▸ Exercise objective:
Retype the records below word for word and omit any image.

== Task input

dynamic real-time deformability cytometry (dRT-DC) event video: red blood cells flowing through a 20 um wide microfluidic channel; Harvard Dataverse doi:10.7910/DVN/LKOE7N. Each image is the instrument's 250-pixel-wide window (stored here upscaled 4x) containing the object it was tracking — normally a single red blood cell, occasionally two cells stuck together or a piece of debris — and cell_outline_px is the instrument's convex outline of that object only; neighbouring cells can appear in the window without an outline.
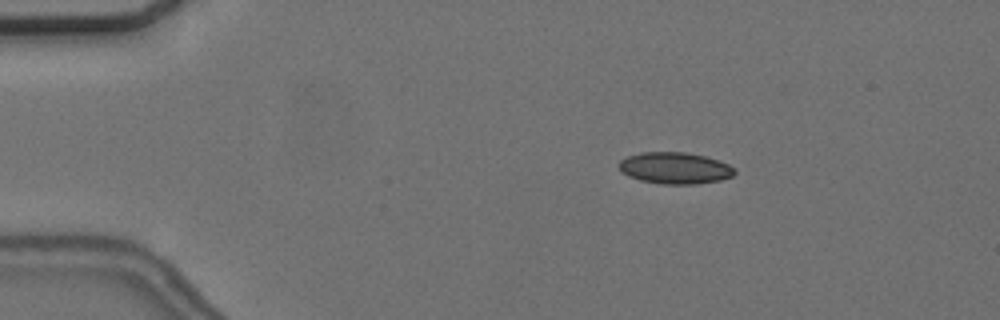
{"species": "common noctule bat (a hibernating species)", "species_latin": "Nyctalus noctula", "temperature_condition": "cold", "stored_images_in_passage": 15, "camera_frame_rate_fps": 3000, "um_per_image_px": 0.085, "animal": {"sex": "female", "body_mass_g": 24.6, "forearm_length_mm": 56.2}, "frame": {"image": 1, "passage_image": 10, "time_ms": 3.0, "image_size_px": [1000, 320], "cell_outline_px": [[736, 172], [732, 176], [720, 180], [696, 184], [660, 184], [640, 180], [628, 176], [616, 164], [620, 160], [628, 156], [640, 152], [684, 152], [704, 156], [728, 164], [736, 168]], "centroid_in_image_um": [57.36, 14.29], "position_along_channel_um": 27.6, "area_um2": 21.27}}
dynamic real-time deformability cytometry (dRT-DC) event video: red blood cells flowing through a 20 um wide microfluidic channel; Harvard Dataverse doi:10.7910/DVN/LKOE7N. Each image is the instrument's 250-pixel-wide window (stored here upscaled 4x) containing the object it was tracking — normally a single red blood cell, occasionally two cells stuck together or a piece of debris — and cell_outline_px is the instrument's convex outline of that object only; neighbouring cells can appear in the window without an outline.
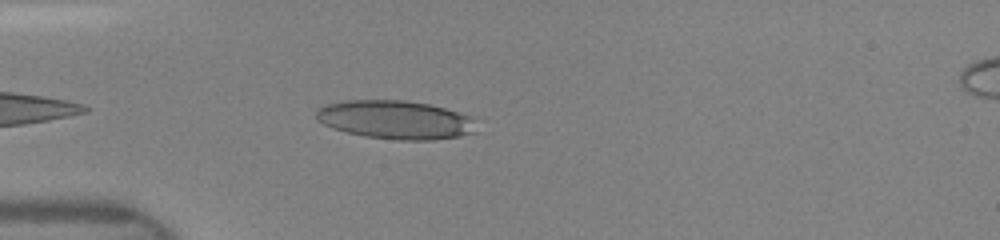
{"species": "human", "species_latin": "Homo sapiens", "temperature_condition": "room temperature", "stored_images_in_passage": 36, "camera_frame_rate_fps": 3000, "um_per_image_px": 0.085, "donor": {"sex": "female"}, "frame": {"image": 1, "passage_image": 7, "time_ms": 1.0, "image_size_px": [1000, 240], "cell_outline_px": [[476, 132], [460, 136], [432, 140], [400, 140], [368, 136], [348, 132], [332, 128], [316, 120], [316, 112], [320, 108], [328, 104], [348, 100], [404, 100], [428, 104], [444, 108], [468, 116], [472, 120]], "centroid_in_image_um": [33.6, 10.18], "position_along_channel_um": 51.4, "area_um2": 35.49}}
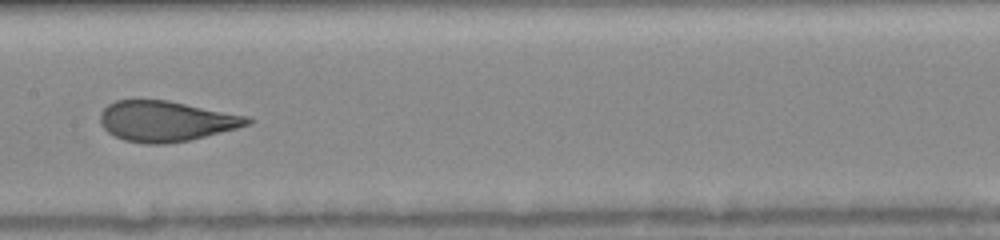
{"frame": {"image": 2, "passage_image": 20, "time_ms": 4.667, "image_size_px": [1000, 240], "cell_outline_px": [[252, 120], [248, 124], [236, 128], [188, 140], [164, 144], [148, 144], [124, 140], [108, 132], [104, 128], [100, 120], [100, 112], [108, 104], [116, 100], [168, 100], [248, 116]], "centroid_in_image_um": [14.08, 10.29], "position_along_channel_um": 193.3, "area_um2": 34.33}}
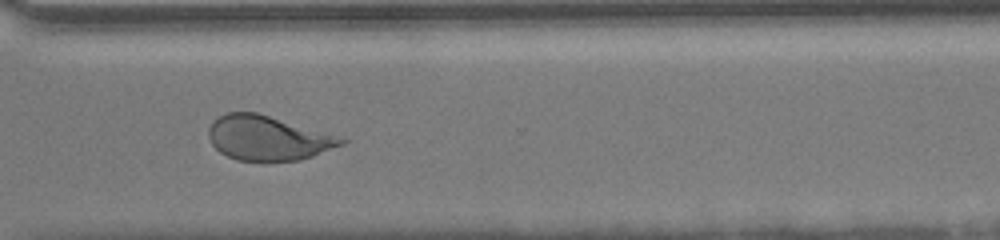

====

▸ Correct result:
dynamic real-time deformability cytometry (dRT-DC) event video: red blood cells flowing through a 20 um wide microfluidic channel; Harvard Dataverse doi:10.7910/DVN/LKOE7N. Each image is the instrument's 250-pixel-wide window (stored here upscaled 4x) containing the object it was tracking — normally a single red blood cell, occasionally two cells stuck together or a piece of debris — and cell_outline_px is the instrument's convex outline of that object only; neighbouring cells can appear in the window without an outline.
{"species": "common noctule bat (a hibernating species)", "species_latin": "Nyctalus noctula", "temperature_condition": "cold", "stored_images_in_passage": 15, "camera_frame_rate_fps": 3000, "um_per_image_px": 0.085, "animal": {"sex": "female", "body_mass_g": 24.6, "forearm_length_mm": 56.2}, "frame": {"image": 1, "passage_image": 10, "time_ms": 3.0, "image_size_px": [1000, 320], "cell_outline_px": [[736, 172], [732, 176], [720, 180], [696, 184], [660, 184], [640, 180], [628, 176], [616, 164], [620, 160], [628, 156], [640, 152], [684, 152], [704, 156], [728, 164], [736, 168]], "centroid_in_image_um": [57.36, 14.29], "position_along_channel_um": 27.6, "area_um2": 21.27}}
dynamic real-time deformability cytometry (dRT-DC) event video: red blood cells flowing through a 20 um wide microfluidic channel; Harvard Dataverse doi:10.7910/DVN/LKOE7N. Each image is the instrument's 250-pixel-wide window (stored here upscaled 4x) containing the object it was tracking — normally a single red blood cell, occasionally two cells stuck together or a piece of debris — and cell_outline_px is the instrument's convex outline of that object only; neighbouring cells can appear in the window without an outline.
{"species": "human", "species_latin": "Homo sapiens", "temperature_condition": "room temperature", "stored_images_in_passage": 36, "camera_frame_rate_fps": 3000, "um_per_image_px": 0.085, "donor": {"sex": "female"}, "frame": {"image": 1, "passage_image": 7, "time_ms": 1.0, "image_size_px": [1000, 240], "cell_outline_px": [[476, 132], [460, 136], [432, 140], [400, 140], [368, 136], [348, 132], [332, 128], [316, 120], [316, 112], [320, 108], [328, 104], [348, 100], [404, 100], [428, 104], [444, 108], [468, 116], [472, 120]], "centroid_in_image_um": [33.6, 10.18], "position_along_channel_um": 51.4, "area_um2": 35.49}}
{"frame": {"image": 2, "passage_image": 20, "time_ms": 4.667, "image_size_px": [1000, 240], "cell_outline_px": [[252, 120], [248, 124], [236, 128], [188, 140], [164, 144], [148, 144], [124, 140], [108, 132], [104, 128], [100, 120], [100, 112], [108, 104], [116, 100], [168, 100], [248, 116]], "centroid_in_image_um": [14.08, 10.29], "position_along_channel_um": 193.3, "area_um2": 34.33}}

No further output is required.